Tom: Members of The Thousand seem to live by the principle: "Idealism means never having to say you're sorry." People certain that they're on the side of good can do almost anything without guilt or apology, it seems.

Kevin: I like the fact that the people who want to kill Canada might be not as evil as some of the people who want to save her. Our natural inclination as a reader is to protect Canada, the heroine of our story, at all costs. But if you remove our affection for her from the equation, and try to look at the many players in the book objectively, you might end up with some interesting moral quandaries as you try to sort out the good guys and bad guys.

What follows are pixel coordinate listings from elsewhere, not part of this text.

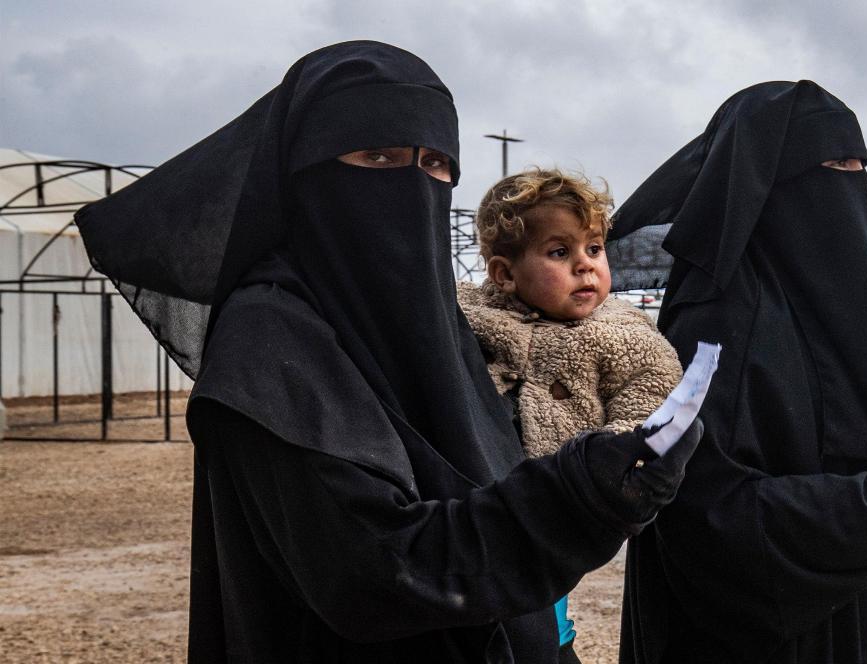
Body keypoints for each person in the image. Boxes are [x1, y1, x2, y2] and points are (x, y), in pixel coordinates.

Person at [75, 41, 702, 663]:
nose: (411, 184)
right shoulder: (268, 342)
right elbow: (377, 573)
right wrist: (577, 495)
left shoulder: (438, 321)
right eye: (376, 156)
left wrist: (619, 470)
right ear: (306, 168)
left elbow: (495, 477)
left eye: (433, 163)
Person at [606, 80, 867, 663]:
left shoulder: (844, 304)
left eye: (858, 163)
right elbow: (709, 518)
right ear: (765, 184)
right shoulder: (718, 319)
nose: (850, 178)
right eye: (832, 163)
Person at [458, 167, 685, 653]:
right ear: (504, 274)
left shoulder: (624, 335)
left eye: (594, 249)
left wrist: (613, 458)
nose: (586, 266)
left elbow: (649, 396)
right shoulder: (469, 319)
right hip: (477, 502)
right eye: (560, 253)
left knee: (540, 610)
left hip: (562, 501)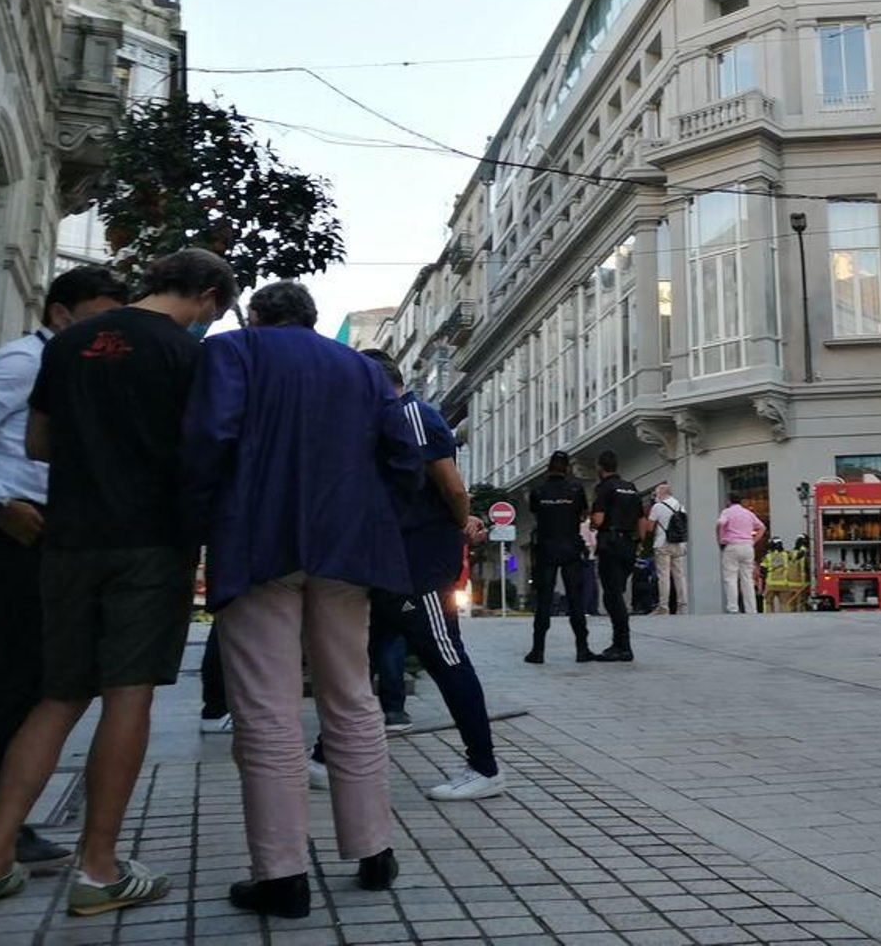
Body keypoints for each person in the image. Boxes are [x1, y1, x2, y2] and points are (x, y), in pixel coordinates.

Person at [0, 248, 234, 919]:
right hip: (150, 542)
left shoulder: (66, 344)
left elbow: (36, 444)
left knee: (56, 696)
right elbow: (205, 448)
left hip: (66, 540)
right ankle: (98, 870)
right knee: (127, 697)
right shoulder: (189, 355)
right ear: (208, 296)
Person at [184, 282, 422, 919]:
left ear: (258, 317)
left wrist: (197, 523)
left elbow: (208, 441)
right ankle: (374, 851)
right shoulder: (362, 369)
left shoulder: (231, 352)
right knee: (352, 696)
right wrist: (373, 516)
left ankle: (282, 876)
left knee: (267, 708)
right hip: (347, 548)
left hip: (257, 543)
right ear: (312, 320)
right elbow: (404, 456)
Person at [0, 267, 127, 876]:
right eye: (99, 317)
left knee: (33, 674)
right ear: (61, 314)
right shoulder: (22, 362)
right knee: (17, 675)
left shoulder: (69, 366)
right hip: (10, 530)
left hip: (48, 531)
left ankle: (0, 821)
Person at [360, 349, 504, 801]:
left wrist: (461, 522)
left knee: (445, 655)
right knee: (363, 653)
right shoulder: (390, 420)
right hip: (397, 561)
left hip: (421, 562)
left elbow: (452, 486)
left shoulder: (412, 415)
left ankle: (485, 767)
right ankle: (327, 755)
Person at [526, 452, 592, 663]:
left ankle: (538, 651)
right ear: (568, 469)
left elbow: (535, 512)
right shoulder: (576, 490)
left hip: (546, 549)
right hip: (571, 548)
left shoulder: (538, 491)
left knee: (544, 600)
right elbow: (583, 514)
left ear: (548, 468)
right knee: (575, 599)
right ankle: (582, 649)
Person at [590, 451, 644, 662]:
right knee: (618, 592)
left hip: (611, 545)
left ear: (600, 467)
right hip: (629, 545)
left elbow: (599, 519)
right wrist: (638, 543)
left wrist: (593, 521)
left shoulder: (604, 488)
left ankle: (622, 645)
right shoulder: (630, 487)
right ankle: (621, 644)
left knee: (612, 596)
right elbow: (641, 521)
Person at [716, 495, 765, 614]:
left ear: (729, 501)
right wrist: (753, 541)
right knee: (747, 579)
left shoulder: (727, 512)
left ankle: (733, 607)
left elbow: (720, 523)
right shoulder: (748, 513)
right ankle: (751, 609)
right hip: (747, 547)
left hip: (732, 546)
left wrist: (721, 539)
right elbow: (762, 527)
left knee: (730, 578)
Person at [646, 482, 688, 615]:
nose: (655, 496)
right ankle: (682, 606)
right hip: (679, 544)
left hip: (663, 543)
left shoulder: (657, 506)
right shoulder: (680, 506)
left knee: (663, 576)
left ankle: (664, 606)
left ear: (661, 493)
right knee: (679, 575)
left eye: (656, 493)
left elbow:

Tom: Your novel lives and breathes both Chicago and Vegas, its two major settings. You live in Chicago and know it well. How many trips to Vegas could you justify as "research"? I could almost smell the cigar smoke and feel myself walking through the casino, with Canada at the Blackjack table.

Kevin: Sadly, I didn't have to do any research on Vegas at all for this book. I know that city too well. I would have loved to have been able to write off some blackjack losses on my taxes.

Tom: I loved how the story ended. You seem to be either making a statement about karma, or about the sorry state of human nature, that often seems to substitute revenge for justice.

Kevin: The end of Cast of Shadows made a similar point, so at least I'm being consistent. I like books that end on the very last page. The last sentence, if possible. I'm not a fan of the anti-climax, or exposition after the fact. This book ends with something potentially explosive about to happen. It's not a ploy to set up a sequel, but an attempt to leave something with the reader at the end of the journey. It's like saying, "Okay this story is over now. What do you think happens next?"

Tom: Thanks for keeping me so absorbed with this book, I didn't want to work or eat. As a contemporary novelist, you're one in a thousand, or should it be, The Thousand?

Kevin: Thanks, Tom. I am honored all these years later to still be your student. Fortunately, I no longer have to trudge through the snow at 7:45 AM to make class.

Tom: Amen to that. Ideas are important, but there are limits.